**What you have to do**
Rewrite the forum thread below, starting with "A Ruby Diva" and going on through "Nicely done!!!", with "stylus" changed to "pen".

**Text shown**

§

# Coupla Yinyang's



## manbuckwal (Jan 10, 2014)

@justturnin Thanks Chris !

These came from some buckeye Chris cast for me awhile back.

A Ruby Diva that's going to my mom. Blue Sierra stylus that will be part of an anniversary gift for a friend of a friend Thanks for looking !

Reactions: Like 8


----------



## SDB777 (Jan 10, 2014)

What are you 'doing' for the finish?
Nicely done!!!


Scott (should have done something today) B

Reactions: Like 1


----------



## manbuckwal (Jan 10, 2014)

Hey Scott thanks, nice to see ya back around. It's a CA finish


----------



## ironman123 (Jan 10, 2014)

I am sure they will be appreciated greatly. Great job.

Ray

Reactions: Like 1


----------



## manbuckwal (Jan 10, 2014)

ironman123 said:


> I am sure they will be appreciated greatly. Great job.
> 
> Ray


Thanks, it's hard to tell from the pic but the red resin is a cool shaped heart figure too .


----------



## NYWoodturner (Jan 11, 2014)

Nice job Tom. Those are two awesome looking blanks that you did justice to.

Reactions: Like 1


----------



## rdabpenman (Jan 11, 2014)

Great looking casting on those components.
Well done.

Les

Reactions: Like 1


----------



## DKMD (Jan 11, 2014)

Those are cool, Tom! I especially like that buckeye beauty!

Reactions: Like 1


----------

§

**Dataset records**
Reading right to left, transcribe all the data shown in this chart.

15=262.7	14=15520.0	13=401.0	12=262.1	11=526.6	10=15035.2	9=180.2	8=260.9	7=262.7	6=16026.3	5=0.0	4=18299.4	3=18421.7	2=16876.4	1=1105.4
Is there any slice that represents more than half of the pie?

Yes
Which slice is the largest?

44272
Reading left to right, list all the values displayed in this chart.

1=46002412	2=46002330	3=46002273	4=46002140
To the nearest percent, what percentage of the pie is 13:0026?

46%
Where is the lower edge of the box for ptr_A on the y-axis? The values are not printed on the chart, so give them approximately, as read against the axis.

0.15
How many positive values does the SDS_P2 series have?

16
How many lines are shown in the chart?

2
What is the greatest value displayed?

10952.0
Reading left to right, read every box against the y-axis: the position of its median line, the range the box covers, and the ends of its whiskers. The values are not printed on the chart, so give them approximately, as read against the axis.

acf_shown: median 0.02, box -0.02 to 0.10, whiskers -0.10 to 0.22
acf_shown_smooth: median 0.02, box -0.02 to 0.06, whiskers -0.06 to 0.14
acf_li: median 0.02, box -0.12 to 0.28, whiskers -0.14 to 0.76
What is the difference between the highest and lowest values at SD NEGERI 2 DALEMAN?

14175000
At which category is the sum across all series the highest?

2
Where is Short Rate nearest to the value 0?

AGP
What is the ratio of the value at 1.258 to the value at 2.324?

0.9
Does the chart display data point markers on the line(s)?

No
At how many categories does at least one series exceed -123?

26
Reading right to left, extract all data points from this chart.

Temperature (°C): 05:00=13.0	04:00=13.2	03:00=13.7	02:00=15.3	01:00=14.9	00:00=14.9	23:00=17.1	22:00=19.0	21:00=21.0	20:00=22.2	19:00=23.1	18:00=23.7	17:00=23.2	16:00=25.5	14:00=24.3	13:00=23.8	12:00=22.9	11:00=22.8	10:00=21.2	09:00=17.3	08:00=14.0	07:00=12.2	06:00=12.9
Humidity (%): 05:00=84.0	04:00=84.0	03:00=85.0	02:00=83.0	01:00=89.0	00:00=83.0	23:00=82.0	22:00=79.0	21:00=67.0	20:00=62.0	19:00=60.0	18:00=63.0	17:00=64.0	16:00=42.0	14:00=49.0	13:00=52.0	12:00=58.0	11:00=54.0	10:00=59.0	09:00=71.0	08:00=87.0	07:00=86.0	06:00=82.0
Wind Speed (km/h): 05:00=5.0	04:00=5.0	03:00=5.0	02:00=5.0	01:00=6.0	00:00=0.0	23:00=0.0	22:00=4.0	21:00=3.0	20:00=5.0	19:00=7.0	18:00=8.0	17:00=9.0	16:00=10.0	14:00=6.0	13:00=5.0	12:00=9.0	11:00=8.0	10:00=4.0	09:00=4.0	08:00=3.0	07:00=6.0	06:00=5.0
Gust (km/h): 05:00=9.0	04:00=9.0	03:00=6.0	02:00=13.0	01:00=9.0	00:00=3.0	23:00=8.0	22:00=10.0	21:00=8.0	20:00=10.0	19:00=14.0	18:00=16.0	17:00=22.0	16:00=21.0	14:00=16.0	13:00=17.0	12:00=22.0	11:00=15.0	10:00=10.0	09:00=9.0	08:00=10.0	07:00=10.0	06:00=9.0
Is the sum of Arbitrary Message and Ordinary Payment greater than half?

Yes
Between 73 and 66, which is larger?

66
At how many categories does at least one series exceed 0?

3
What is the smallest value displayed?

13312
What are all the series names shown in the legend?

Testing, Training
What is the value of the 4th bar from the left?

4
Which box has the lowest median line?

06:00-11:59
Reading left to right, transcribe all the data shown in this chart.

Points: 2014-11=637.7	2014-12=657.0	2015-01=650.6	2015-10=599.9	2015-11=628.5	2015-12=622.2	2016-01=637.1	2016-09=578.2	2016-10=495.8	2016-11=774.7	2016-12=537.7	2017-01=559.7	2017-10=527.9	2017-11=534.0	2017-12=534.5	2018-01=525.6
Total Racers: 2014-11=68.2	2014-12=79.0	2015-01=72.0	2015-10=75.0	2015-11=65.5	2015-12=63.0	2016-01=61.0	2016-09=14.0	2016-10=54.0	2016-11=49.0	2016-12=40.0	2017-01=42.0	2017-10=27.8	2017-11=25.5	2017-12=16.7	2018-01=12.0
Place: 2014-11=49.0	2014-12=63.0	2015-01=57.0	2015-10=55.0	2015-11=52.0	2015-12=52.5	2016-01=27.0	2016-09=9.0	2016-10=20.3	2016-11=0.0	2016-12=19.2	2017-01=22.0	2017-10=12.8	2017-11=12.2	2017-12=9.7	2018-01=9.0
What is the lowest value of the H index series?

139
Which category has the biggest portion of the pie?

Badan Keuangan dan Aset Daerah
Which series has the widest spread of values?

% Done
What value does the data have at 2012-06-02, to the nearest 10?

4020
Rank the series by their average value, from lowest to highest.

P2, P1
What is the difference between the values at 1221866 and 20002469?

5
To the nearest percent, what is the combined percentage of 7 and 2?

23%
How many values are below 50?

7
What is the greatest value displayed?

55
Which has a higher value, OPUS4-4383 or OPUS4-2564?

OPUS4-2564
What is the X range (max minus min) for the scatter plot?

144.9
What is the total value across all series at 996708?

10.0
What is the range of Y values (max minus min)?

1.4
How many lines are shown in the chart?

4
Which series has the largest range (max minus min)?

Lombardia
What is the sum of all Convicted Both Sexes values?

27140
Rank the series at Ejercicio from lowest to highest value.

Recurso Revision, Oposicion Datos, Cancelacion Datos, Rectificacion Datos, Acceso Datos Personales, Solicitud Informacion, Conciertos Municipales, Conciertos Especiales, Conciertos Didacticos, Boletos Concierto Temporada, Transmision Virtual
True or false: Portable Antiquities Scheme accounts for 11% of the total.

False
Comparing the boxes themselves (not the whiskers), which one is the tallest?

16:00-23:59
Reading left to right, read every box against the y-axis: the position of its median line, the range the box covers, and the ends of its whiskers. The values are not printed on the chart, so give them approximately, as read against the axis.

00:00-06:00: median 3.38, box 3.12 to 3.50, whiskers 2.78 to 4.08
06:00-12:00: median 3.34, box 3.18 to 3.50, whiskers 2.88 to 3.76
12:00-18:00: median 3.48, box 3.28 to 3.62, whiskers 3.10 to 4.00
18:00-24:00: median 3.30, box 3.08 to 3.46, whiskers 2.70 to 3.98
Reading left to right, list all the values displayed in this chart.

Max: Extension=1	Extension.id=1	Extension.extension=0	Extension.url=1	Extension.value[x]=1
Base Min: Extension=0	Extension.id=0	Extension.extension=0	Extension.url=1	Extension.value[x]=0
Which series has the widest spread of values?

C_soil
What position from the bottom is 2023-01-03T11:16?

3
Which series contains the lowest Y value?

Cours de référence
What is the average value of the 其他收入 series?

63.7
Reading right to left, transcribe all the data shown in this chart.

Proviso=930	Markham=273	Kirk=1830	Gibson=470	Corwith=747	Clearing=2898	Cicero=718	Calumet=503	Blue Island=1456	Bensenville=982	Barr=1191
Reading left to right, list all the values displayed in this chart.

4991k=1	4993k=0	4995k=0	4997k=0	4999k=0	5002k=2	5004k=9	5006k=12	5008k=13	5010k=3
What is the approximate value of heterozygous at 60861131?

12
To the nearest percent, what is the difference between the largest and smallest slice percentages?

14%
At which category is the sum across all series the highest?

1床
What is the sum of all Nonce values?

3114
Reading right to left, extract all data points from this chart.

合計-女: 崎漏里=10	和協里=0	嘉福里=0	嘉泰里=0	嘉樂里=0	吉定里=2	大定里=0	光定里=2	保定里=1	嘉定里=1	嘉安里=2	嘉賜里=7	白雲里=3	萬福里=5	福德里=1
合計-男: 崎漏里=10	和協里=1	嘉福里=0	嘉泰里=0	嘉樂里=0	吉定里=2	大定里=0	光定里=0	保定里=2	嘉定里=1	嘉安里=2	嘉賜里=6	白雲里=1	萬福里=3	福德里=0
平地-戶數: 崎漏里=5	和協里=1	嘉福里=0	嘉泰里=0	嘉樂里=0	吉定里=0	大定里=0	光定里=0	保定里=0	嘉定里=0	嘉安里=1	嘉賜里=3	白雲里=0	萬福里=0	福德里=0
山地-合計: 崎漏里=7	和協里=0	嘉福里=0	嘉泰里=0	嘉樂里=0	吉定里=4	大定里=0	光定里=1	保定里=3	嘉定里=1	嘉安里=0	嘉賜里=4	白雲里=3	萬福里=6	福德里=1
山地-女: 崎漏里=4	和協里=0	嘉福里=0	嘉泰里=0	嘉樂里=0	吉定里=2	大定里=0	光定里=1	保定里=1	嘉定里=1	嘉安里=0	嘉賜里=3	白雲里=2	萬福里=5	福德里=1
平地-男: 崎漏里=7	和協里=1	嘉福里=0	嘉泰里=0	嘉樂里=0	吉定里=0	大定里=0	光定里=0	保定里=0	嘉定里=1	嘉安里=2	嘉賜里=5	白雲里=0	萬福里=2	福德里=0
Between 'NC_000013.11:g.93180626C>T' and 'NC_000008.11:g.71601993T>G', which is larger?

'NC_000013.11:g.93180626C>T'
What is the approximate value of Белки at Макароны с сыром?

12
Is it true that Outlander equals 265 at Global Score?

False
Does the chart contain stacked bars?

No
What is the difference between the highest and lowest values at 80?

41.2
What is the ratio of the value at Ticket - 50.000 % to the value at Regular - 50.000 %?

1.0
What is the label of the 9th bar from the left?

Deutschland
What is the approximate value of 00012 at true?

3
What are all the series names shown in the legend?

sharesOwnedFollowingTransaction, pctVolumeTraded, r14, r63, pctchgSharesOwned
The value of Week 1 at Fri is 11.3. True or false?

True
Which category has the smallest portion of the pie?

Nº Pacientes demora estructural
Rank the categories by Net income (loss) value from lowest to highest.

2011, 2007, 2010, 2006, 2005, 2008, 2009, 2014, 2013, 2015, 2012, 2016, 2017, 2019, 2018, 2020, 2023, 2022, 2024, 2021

§

**Solved problem**
A Ruby Diva that's going to my mom. Blue Sierra pen that will be part of an anniversary gift for a friend of a friend Thanks for looking !

Reactions: Like 8


----------



## SDB777 (Jan 10, 2014)

What are you 'doing' for the finish?
Nicely done!!!